Tuesday, June 19, 2012

Going to Ukraine? Go now, with an agenda for tomorrow

In the margins of Euro 2012 there’s been a discussion on whether or not Dutch MPs and members of the royal family should visit matches played in Ukraine – given the local human rights situation, more specifically Timochenko’s. While Holland struggles to recover from the great Kharkiv Hangover and Ukraine celebrates their team’s successes, the matter does not seem to be one of great concern to most Dutch and Ukrainians. However, in light of the future of Ukraine, the question ‘to go or not to go’ should not be brushed away so easily.

In the Netherlands, opinions on the matter vary. Stay at home, some say, avoid strengthening the legitimacy of Yanukovich’s government. Others say: go, show that you care about the needs of the Ukrainian people and to exert some influence. What about the Ukrainian people, what’s their view on this? In one respect, opinions in Lviv (West) and Kharkiv (East) are in unison: ‘Handle with care!’

Taras, our man in in Lviv, is very outspoken: whatever happens, the regime should not be allowed to use Euro 2012 to enhance its public image in any way. People are proud of their national team, but they despise the bonus that Yanukovich is after. ‘A boycott is crucial. No one will be offended and it will harm the political reputation of Yanukovich and his gang.’ Yulia, talking to us from Kharkiv, takes up a more prudent position. One the one hand, she says, we all want the Europeans to isolate our authorities. On the other hand, Ukrainians have suffered a lot of negative media attention in the wake of Euro 2012. They are eager to welcome foreign guests. People should not be punished for the wrongdoings of the elite. The truth lies in the middle, she says. ‘Let members of parliament come here as private persons, instead of joining our leaders in the VIP ranks of the football stadiums.’

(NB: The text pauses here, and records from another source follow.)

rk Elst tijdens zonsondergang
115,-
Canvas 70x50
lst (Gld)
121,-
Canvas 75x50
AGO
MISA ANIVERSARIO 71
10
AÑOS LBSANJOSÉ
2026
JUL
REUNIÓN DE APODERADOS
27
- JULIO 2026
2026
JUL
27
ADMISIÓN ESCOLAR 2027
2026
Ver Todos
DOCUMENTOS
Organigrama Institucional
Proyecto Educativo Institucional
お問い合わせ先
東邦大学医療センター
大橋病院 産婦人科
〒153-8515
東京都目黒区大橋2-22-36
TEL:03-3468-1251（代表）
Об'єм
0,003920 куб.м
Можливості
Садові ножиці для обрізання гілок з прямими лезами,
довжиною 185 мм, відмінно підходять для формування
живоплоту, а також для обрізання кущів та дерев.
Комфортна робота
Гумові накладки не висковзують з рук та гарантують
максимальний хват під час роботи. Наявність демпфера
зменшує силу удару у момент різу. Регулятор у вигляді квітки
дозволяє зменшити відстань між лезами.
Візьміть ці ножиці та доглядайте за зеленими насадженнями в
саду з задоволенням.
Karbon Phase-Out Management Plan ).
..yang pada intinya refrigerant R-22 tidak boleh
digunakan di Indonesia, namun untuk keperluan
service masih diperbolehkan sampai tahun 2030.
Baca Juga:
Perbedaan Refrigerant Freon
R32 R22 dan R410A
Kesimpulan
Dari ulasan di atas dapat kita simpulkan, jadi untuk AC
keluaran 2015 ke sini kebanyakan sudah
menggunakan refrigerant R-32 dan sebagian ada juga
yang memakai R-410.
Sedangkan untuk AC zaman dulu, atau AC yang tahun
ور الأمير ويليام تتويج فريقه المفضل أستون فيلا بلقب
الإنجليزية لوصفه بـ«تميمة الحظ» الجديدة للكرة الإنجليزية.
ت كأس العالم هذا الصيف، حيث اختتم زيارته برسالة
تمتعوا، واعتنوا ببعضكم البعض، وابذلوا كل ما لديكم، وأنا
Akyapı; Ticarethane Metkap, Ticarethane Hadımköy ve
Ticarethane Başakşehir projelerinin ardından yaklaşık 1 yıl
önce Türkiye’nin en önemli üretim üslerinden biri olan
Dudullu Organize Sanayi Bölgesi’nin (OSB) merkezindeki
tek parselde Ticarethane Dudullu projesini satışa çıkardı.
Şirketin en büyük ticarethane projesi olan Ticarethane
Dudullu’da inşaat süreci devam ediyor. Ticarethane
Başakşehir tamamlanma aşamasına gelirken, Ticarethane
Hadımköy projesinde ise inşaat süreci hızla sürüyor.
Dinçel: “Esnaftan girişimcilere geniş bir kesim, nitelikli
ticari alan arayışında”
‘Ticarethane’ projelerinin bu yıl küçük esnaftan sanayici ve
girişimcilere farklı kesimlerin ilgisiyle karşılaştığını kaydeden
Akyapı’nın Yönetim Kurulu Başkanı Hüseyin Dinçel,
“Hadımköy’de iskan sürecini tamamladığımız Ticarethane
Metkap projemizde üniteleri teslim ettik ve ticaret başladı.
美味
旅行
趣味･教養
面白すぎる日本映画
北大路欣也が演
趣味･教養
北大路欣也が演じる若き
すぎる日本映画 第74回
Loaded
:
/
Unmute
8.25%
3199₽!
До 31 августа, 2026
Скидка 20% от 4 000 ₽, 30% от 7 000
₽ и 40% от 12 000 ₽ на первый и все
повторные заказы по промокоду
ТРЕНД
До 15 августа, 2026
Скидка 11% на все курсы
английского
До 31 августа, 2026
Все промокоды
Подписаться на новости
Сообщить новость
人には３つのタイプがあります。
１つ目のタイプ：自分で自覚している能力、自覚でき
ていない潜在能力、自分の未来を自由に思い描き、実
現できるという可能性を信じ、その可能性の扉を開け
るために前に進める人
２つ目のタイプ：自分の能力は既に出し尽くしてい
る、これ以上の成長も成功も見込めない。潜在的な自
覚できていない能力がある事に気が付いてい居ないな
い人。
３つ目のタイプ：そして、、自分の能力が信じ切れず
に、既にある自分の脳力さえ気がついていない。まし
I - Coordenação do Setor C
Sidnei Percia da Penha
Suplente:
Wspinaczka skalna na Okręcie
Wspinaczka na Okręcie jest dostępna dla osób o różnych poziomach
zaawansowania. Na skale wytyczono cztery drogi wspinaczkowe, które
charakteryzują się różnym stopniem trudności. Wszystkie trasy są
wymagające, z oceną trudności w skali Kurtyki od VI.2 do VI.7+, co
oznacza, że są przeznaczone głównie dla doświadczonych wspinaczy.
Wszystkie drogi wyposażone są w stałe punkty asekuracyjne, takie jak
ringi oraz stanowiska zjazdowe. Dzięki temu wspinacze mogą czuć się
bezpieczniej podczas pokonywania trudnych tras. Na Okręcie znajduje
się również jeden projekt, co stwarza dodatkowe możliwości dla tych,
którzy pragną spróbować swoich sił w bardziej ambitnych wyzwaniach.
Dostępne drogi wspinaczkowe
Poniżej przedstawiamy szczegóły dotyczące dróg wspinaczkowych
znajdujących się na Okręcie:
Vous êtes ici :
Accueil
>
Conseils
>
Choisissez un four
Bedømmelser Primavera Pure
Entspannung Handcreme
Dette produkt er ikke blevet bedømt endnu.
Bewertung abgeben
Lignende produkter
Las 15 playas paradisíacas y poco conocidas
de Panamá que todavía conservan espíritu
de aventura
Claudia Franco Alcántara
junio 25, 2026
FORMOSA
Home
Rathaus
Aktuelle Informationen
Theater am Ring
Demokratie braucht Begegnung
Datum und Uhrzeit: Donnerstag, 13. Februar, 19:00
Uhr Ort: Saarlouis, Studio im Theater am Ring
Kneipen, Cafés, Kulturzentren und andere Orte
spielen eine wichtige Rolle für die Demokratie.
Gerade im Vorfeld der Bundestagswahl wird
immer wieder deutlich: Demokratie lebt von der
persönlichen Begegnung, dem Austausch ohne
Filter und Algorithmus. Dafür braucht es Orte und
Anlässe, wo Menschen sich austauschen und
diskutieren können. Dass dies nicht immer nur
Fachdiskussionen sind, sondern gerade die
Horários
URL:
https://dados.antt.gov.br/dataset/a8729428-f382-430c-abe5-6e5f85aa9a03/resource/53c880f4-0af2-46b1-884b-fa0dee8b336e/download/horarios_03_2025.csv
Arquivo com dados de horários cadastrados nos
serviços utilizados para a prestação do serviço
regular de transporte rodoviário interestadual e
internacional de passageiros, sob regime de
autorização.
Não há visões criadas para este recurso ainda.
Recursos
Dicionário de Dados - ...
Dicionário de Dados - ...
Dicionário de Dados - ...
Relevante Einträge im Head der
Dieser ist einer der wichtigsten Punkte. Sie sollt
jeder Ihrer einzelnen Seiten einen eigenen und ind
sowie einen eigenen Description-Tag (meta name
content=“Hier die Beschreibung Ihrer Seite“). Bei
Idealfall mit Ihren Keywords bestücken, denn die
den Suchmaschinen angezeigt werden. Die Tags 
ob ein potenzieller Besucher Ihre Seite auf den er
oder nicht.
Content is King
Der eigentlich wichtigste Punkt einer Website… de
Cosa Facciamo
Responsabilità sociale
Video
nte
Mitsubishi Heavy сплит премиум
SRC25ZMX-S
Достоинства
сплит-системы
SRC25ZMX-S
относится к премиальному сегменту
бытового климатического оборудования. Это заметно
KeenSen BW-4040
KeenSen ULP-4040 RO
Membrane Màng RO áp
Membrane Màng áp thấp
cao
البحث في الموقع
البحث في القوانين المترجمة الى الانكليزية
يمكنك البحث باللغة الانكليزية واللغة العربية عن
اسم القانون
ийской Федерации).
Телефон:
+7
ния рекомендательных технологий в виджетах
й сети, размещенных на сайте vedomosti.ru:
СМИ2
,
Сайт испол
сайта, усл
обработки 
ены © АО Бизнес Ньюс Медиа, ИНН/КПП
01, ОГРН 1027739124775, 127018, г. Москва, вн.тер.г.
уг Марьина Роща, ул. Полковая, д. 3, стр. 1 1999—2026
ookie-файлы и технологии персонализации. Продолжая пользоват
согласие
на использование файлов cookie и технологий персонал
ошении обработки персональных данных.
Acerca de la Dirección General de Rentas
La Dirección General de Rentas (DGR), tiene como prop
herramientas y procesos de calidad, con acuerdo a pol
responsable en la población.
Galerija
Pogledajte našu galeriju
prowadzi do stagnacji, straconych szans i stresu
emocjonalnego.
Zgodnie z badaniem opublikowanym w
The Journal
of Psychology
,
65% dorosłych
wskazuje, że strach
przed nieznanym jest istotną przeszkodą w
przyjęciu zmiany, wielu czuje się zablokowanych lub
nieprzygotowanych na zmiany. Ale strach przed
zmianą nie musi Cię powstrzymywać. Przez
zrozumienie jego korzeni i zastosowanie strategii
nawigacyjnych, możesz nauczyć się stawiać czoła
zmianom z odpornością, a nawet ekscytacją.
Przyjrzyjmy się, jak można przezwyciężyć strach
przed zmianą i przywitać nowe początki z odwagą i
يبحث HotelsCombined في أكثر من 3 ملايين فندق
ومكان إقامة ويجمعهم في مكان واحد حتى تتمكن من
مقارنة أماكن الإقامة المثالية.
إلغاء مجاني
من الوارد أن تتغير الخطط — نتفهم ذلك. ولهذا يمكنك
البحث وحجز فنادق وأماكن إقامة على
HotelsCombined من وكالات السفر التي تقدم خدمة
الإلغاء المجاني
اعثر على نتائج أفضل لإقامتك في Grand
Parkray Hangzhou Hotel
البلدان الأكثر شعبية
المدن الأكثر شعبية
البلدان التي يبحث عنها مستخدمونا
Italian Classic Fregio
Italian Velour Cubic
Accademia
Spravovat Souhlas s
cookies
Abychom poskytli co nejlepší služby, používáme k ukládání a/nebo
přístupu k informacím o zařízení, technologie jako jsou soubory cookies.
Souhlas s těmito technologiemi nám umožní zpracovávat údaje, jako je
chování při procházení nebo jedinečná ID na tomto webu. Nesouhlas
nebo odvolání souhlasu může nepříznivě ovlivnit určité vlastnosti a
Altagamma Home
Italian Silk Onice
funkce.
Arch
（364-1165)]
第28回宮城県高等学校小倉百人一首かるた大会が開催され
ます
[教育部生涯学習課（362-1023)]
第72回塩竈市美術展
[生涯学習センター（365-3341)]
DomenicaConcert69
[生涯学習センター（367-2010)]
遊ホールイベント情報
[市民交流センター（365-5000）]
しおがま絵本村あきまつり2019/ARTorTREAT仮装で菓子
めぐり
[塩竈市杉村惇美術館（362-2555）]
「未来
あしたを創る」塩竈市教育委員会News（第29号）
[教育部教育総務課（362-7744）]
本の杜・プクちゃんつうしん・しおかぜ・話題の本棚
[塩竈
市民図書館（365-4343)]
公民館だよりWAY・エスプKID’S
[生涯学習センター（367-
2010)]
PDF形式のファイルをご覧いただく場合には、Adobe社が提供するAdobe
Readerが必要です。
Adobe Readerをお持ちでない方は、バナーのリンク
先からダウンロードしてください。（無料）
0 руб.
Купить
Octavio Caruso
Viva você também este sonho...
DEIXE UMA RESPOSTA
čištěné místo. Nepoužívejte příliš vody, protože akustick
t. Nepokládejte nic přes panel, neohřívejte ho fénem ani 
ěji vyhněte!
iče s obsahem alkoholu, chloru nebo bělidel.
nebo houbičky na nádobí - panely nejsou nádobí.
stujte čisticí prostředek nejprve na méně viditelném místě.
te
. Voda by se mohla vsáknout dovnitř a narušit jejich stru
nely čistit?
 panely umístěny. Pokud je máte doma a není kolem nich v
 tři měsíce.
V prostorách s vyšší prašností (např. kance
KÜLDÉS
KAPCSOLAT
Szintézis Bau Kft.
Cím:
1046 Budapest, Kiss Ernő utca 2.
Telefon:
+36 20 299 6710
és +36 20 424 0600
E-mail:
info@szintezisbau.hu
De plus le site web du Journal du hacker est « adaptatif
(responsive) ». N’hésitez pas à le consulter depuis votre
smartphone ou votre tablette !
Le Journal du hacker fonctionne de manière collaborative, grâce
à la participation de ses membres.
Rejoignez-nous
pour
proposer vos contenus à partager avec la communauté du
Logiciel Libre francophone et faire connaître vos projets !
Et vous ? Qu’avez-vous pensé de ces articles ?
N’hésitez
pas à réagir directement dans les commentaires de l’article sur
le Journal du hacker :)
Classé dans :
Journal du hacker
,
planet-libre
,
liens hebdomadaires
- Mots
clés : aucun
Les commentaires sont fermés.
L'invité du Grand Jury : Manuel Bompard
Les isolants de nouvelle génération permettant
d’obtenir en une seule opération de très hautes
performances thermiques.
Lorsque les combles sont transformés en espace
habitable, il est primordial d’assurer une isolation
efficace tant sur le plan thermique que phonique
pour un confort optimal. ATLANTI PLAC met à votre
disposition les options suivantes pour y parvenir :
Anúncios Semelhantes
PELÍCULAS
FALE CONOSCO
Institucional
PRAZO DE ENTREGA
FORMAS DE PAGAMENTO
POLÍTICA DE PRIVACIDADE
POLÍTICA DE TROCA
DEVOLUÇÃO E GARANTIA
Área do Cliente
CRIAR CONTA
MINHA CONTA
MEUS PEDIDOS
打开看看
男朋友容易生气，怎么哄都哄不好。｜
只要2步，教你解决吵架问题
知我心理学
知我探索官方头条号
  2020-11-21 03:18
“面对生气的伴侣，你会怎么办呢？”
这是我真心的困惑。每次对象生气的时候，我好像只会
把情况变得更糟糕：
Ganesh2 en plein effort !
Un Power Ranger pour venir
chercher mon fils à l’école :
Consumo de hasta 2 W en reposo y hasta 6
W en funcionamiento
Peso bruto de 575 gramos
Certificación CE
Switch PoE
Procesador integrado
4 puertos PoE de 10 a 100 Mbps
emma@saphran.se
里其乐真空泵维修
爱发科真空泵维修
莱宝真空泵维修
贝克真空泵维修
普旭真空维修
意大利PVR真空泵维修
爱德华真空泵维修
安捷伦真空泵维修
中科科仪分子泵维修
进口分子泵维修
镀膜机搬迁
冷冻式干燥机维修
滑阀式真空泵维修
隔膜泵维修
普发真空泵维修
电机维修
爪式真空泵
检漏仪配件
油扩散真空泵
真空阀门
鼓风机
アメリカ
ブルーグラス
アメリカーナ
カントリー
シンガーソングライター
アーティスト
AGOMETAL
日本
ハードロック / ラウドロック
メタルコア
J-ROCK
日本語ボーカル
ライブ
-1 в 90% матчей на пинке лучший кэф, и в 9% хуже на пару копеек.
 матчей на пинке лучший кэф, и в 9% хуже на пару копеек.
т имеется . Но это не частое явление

That Europe’s helping hand is of the utmost importance is something that Taras and Yulia agree upon. ‘Once the football celebrations are over, we won’t be going anywhere’, Yulia says. ‘Elections are coming up and we’ll be stuck with a huge deficit and pension problem. Things aren’t looking good. Ukrainians long for an escape, they just want to feel good. I fear that we’re at the beginning of a long and difficult period in our country.’

What’s the lesson in all this? It’s obvious: let’s make sure that Yanukovich cannot benefit from Euro 2012, showing off and improving his image. Foreign officials who decide to visit the games should do so because of the football and in order to reach out to the Ukrainian people. Lend some support to local initiatives to fight corruption, for instance. Help free European aid from its bureaucratic yoke. Just last week, a delegation from Lviv has had to cancel an anti-corruption study visit to the Netherlands because, after months and months of discussions about an EU subsidy, some T’s had not been crossed and I’s had not been dotted.

Whatever you do, Taras and Yulia say, while enjoying the games of today keep your eye on what Ukraine can become tomorrow.